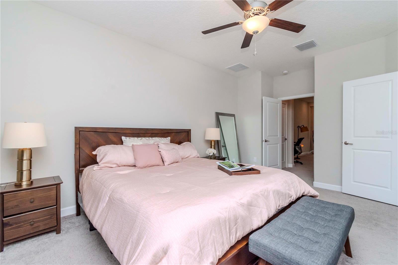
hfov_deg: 100.4
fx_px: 166
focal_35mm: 15
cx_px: 199
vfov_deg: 77.3
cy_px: 132
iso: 500
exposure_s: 1/200
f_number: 9
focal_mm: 10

------------

→ **EXERCISE DIRECTIONS**
Each record above must be set down again unchanged, with its pictures left out.

→ **EXERCISE OUTPUT**
hfov_deg: 100.4
fx_px: 166
focal_35mm: 15
cx_px: 199
vfov_deg: 77.3
cy_px: 132
iso: 500
exposure_s: 1/200
f_number: 9
focal_mm: 10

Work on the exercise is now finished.